(TEXT)

Hub VV Drama HUB娛家戲劇台
- Country: Singapore
- Broadcast area: Nationwide
- Network: StarHub TV

Programming
- Picture format: HDTV 1080i SDTV 576i
- Timeshift service: VV Drama+3 娛家戲劇台+3

Ownership
- Owner: StarHub
- Sister channels: Astro Sensasi Hub Sports Arena Hub Sports Hub E City Hub Drama First

History
- Launched: 1 April 1992; 34 years ago
- Former names: VarietyVision (13 May 1992-31 May 1995) VarietyVision 1 (1 June 1995-31 May 2000) VV Drama (1 June 2000-31 December 2016)

= Hub VV Drama =

Hub VV Drama (formerly known as VarietyVision) is a Singaporean Mandarin-language television channel owned by StarHub TV. Its programming consists solely of drama series from Hong Kong, China, South Korea and Taiwan, dubbed or subtitled into Chinese. There are no commercial breaks during programmes. Up until 28 July 2015, it also had a 3-hour timeshift channel on channel 856.

This channel is owned by StarHub TV, alongside Astro Sensasi, Hub Sports Arena, Hub Sports and Hub E City.

This channel celebrated its 20th anniversary to new timeslots including a new Japanese drama timeslot on Friday at 22:30 SST.

==History==
VarietyVision launched on 13 May 1992 (pushed ahead from its prospective launch date of 1 June 1992). The channel initially broadcast eighteen hours a day every day of the week, except on Saturdays where it broadcast 24 hours. Content consisted of movies, documentaries, dramas and cartoons from suppliers from Taiwan, Hong Kong and mainland China.

== Commercial breaks ==
There are usually 1-minute commercial breaks in after the ending and before the beginning of each episode when 2 to 5 episodes of the same drama were broadcast back-to-back. Due to this scheme of not having commercial breaks during programmes, the show usually ends at about 45 minutes after the show has started to marks the end of the episode of each drama series, making the run of an episode faster than the typical one hour (60 minutes) including commercials.

(End TEXT)

### EXERCISE 1
From the Hub VV Drama text, reproduce the passage that begins at the words "This channel celebrated" and stops after the words "and mainland China.".
### EXERCISE 2
Translate this sentence from the Hub VV Drama text into Spanish: "There are no commercial breaks during programmes."

(PROVIDED MATERIAL)

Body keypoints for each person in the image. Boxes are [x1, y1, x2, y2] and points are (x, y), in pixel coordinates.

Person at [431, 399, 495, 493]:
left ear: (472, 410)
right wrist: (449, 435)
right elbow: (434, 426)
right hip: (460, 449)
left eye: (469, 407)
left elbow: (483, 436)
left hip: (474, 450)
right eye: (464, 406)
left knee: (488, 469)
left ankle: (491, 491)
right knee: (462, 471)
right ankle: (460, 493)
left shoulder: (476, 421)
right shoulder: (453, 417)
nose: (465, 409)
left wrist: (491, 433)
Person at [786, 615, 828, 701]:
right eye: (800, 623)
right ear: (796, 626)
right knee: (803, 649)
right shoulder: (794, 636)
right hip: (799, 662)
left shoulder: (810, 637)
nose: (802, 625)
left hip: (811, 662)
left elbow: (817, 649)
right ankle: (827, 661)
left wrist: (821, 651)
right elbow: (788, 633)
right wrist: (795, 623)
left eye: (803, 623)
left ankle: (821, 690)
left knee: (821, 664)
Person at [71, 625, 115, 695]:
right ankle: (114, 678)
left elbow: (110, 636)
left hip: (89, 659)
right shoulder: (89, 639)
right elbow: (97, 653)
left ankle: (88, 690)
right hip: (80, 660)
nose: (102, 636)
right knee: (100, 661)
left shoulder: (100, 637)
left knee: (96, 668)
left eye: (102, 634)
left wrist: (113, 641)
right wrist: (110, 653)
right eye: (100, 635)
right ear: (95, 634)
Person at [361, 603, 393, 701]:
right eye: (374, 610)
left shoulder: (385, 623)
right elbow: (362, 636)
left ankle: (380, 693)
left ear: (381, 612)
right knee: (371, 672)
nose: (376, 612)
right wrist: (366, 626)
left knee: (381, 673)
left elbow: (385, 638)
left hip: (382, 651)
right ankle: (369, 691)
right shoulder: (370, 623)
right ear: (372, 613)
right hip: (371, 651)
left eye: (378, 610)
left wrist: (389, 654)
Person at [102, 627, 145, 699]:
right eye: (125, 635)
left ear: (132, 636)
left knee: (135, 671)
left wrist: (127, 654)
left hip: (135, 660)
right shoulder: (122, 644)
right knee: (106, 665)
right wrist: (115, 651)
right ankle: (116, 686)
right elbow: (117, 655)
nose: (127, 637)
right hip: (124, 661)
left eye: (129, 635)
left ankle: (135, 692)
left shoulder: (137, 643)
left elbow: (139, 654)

(End PROVIDED MATERIAL)

### ANSWER SECTION 1
This channel celebrated its 20th anniversary to new timeslots including a new Japanese drama timeslot on Friday at 22:30 SST.

==History==
VarietyVision launched on 13 May 1992 (pushed ahead from its prospective launch date of 1 June 1992). The channel initially broadcast eighteen hours a day every day of the week, except on Saturdays where it broadcast 24 hours. Content consisted of movies, documentaries, dramas and cartoons from suppliers from Taiwan, Hong Kong and mainland China.

### ANSWER SECTION 2
No hay pausas publicitarias durante los programas.